Published on November 4th, 2013 | by KateSimmons0
What’s The Future Of VoIP?
The old traditional phone system is nearly 134 years old now. It may be time to look ahead to new and better things. Currently, VoIP has replaced an entire third of this network in the United States. One DV advisory group is looking at June 2018 as a date for when the entire thing will be completely replaced. This means that a lot of companies that rely on the old phone network may be in serious trouble. It’s true now more than ever before than you either adapt to new technology or you end up in history’s waste bin.
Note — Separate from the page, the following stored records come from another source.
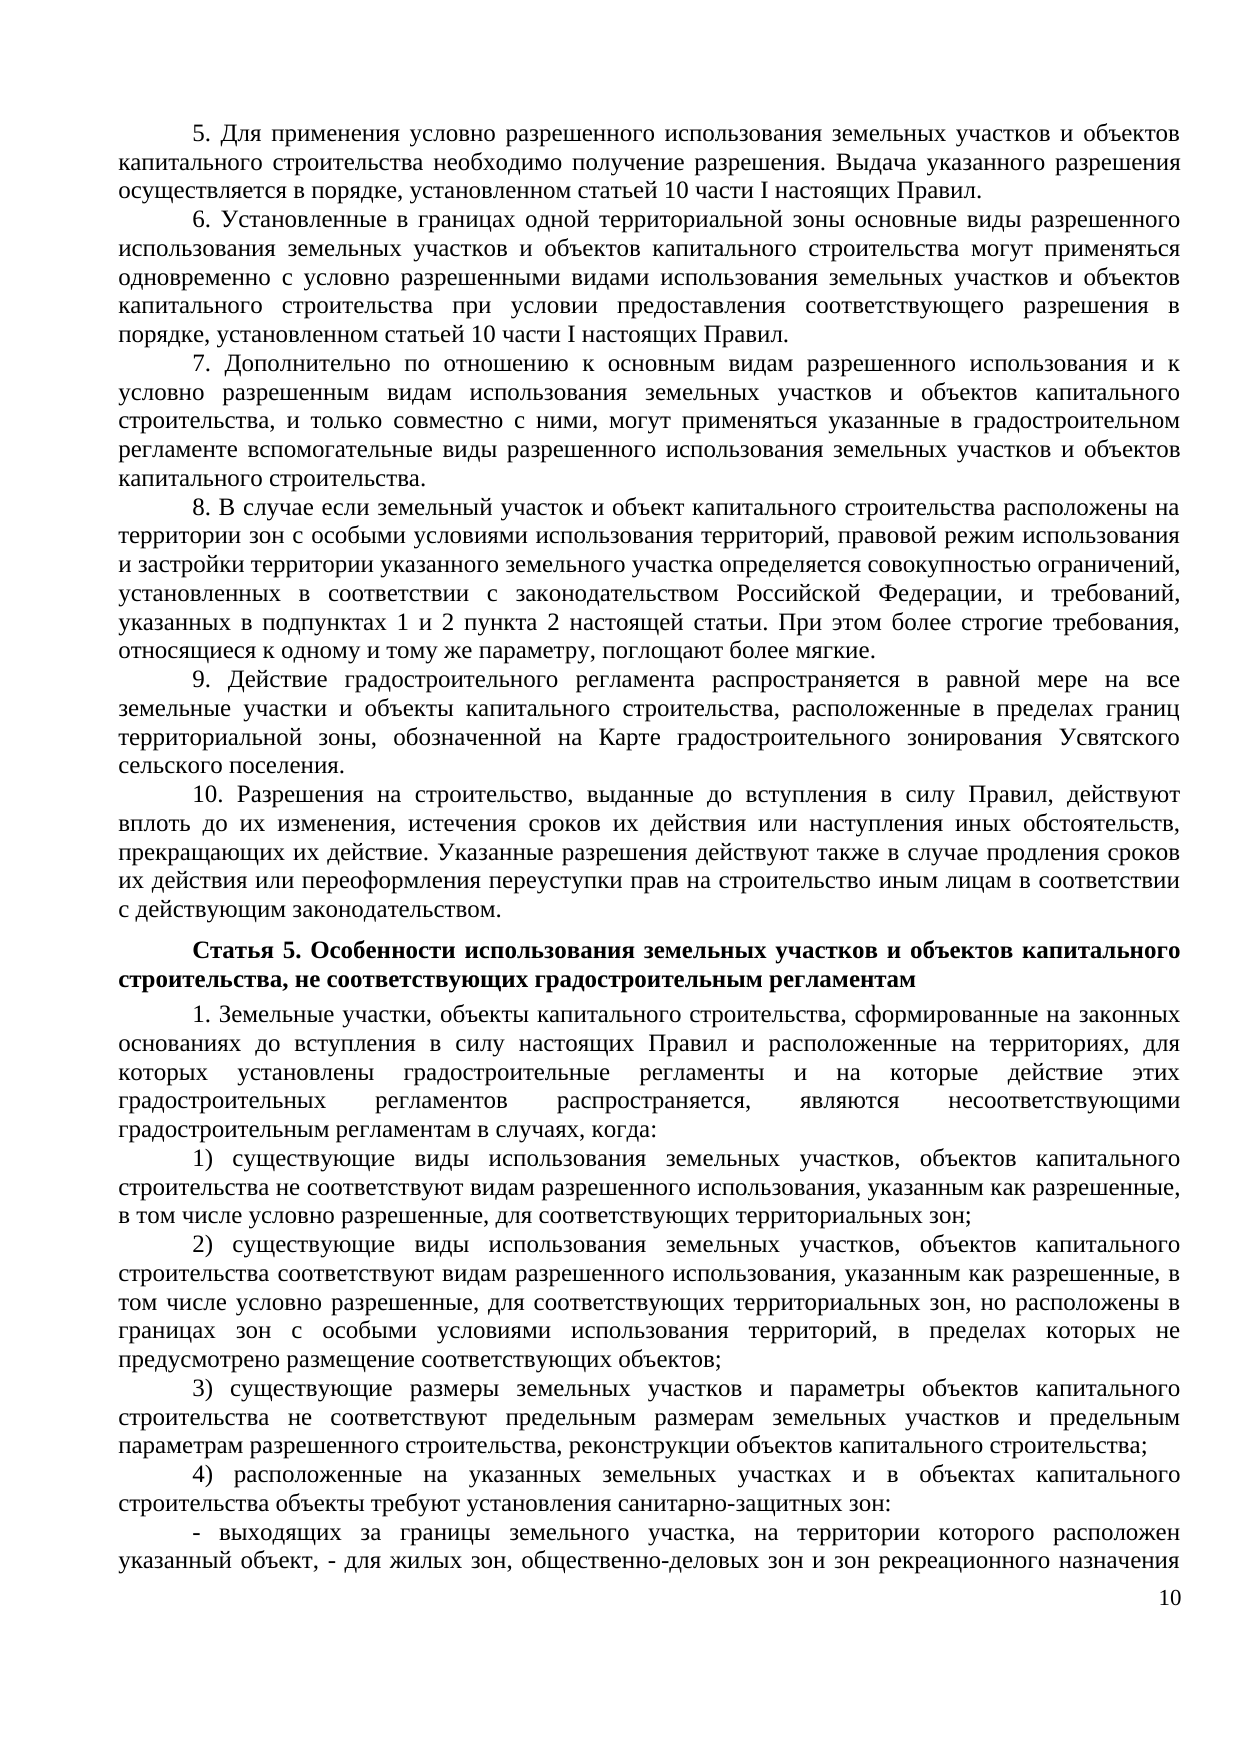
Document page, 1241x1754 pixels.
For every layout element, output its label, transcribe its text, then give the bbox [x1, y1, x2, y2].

text 2) существующие виды использования земельных участков, объектов капитального строительства соответствуют видам разрешенного использования, указанным как разрешенные, в том числе условно разрешенные, для соответствующих территориальных зон, но расположены в границах зон с особыми условиями использования территорий, в пределах которых не предусмотрено размещение соответствующих объектов; [118, 1229, 1181, 1373]
text 10. Разрешения на строительство, выданные до вступления в силу Правил, действуют вплоть до их изменения, истечения сроков их действия или наступления иных обстоятельств, прекращающих их действие. Указанные разрешения действуют также в случае продления сроков их действия или переоформления переуступки прав на строительство иным лицам в соответствии с действующим законодательством. [118, 779, 1181, 923]
text 1) существующие виды использования земельных участков, объектов капитального строительства не соответствуют видам разрешенного использования, указанным как разрешенные, в том числе условно разрешенные, для соответствующих территориальных зон; [118, 1143, 1181, 1229]
text 3) существующие размеры земельных участков и параметры объектов капитального строительства не соответствуют предельным размерам земельных участков и предельным параметрам разрешенного строительства, реконструкции объектов капитального строительства; [118, 1373, 1181, 1459]
text 6. Установленные в границах одной территориальной зоны основные виды разрешенного использования земельных участков и объектов капитального строительства могут применяться одновременно с условно разрешенными видами использования земельных участков и объектов капитального строительства при условии предоставления соответствующего разрешения в порядке, установленном статьей 10 части I настоящих Правил. [118, 204, 1181, 348]
text Статья 5. Особенности использования земельных участков и объектов капитального строительства, не соответствующих градостроительным регламентам [118, 936, 1181, 993]
text 1. Земельные участки, объекты капитального строительства, сформированные на законных основаниях до вступления в силу настоящих Правил и расположенные на территориях, для которых установлены градостроительные регламенты и на которые действие этих градостроительных регламентов распространяется, являются несоответствующими градостроительным регламентам в случаях, когда: [118, 999, 1181, 1143]
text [118, 1517, 1181, 1574]
text 5. Для применения условно разрешенного использования земельных участков и объектов капитального строительства необходимо получение разрешения. Выдача указанного разрешения осуществляется в порядке, установленном статьей 10 части I настоящих Правил. [118, 118, 1181, 204]
text 8. В случае если земельный участок и объект капитального строительства расположены на территории зон с особыми условиями использования территорий, правовой режим использования и застройки территории указанного земельного участка определяется совокупностью ограничений, установленных в соответствии с законодательством Российской Федерации, и требований, указанных в подпунктах 1 и 2 пункта 2 настоящей статьи. При этом более строгие требования, относящиеся к одному и тому же параметру, поглощают более мягкие. [118, 492, 1181, 664]
text 4) расположенные на указанных земельных участках и в объектах капитального строительства объекты требуют установления санитарно-защитных зон: [118, 1459, 1181, 1517]
text 7. Дополнительно по отношению к основным видам разрешенного использования и к условно разрешенным видам использования земельных участков и объектов капитального строительства, и только совместно с ними, могут применяться указанные в градостроительном регламенте вспомогательные виды разрешенного использования земельных участков и объектов капитального строительства. [118, 348, 1181, 492]
text 9. Действие градостроительного регламента распространяется в равной мере на все земельные участки и объекты капитального строительства, расположенные в пределах границ территориальной зоны, обозначенной на Карте градостроительного зонирования Усвятского сельского поселения. [118, 664, 1181, 779]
Many companies that rely on the traditional phone system include inbound and outbound call centers, and various enterprise organizations that are invested in the old technology. Really though, absolutely any company that relies heavily on traditional phone lines are in serious trouble. The next 5 years will be a sort of harrowing test for any company that hasn’t already seen the writing on the wall and changed over to the new models. Most of the smartest and newest companies have already done this. But the last stragglers may feel stubborn about it, change is sometimes forced on people. They get so used to a particular way of doing things that they can’t imagine it being done any differently.
One specific example of a potentially doomed model is the call center. These are either wings of businesses, or entire businesses to themselves that get outsourced work from businesses that don’t want to deal with customer phone calls themselves. Call centers will answer questions from customers and provide general customer service functions. But the problem is that a huge number of customers are turning away from phone calls as a way of getting the help they need. Customers are now using simply online FAQ pages, or actually just emailing someone for help instead. Instant messaging is also important for many customer service operations. Many sites actually have an instant messaging service built into their site for this.
Internet for Everything
There’s also the fact that the Internet is becoming the center of everyday life across a number of categories. For example, social media is growing like crazy, and networks that make use of social media connections will almost always do better than those that are unrelated. This is because people love having the ability to look up their friends on Facebook, click on their name there, and then immediately call them over the Internet using something like VoIP protocols. This means that the future of VoIP is probably going to entail massive integration. People won’t really want to use traditional phone lines anymore when all of the stuff they want to do is on the Internet, so why can’t they just make calls through the Web too?
Overall, this is why a hosted PBX solution or something similar may be the best bet for heading forward into the future. Many companies are reluctant to do this of course, partially due to a stubbornness born of over 100 years of traditional phone service, but it can also come down to cost. Some are so invested in the old ways that switching over seems like an enormous cost and people will drag their feet on it as much as possible. The problem is that those who don’t switch over soon will face more and more difficulty in the long run. All they are doing really is kicking the can down the road though, since the next 5 years are probably going to constitute a time period of upheaval and revolution in the field, and the stragglers may well be lost.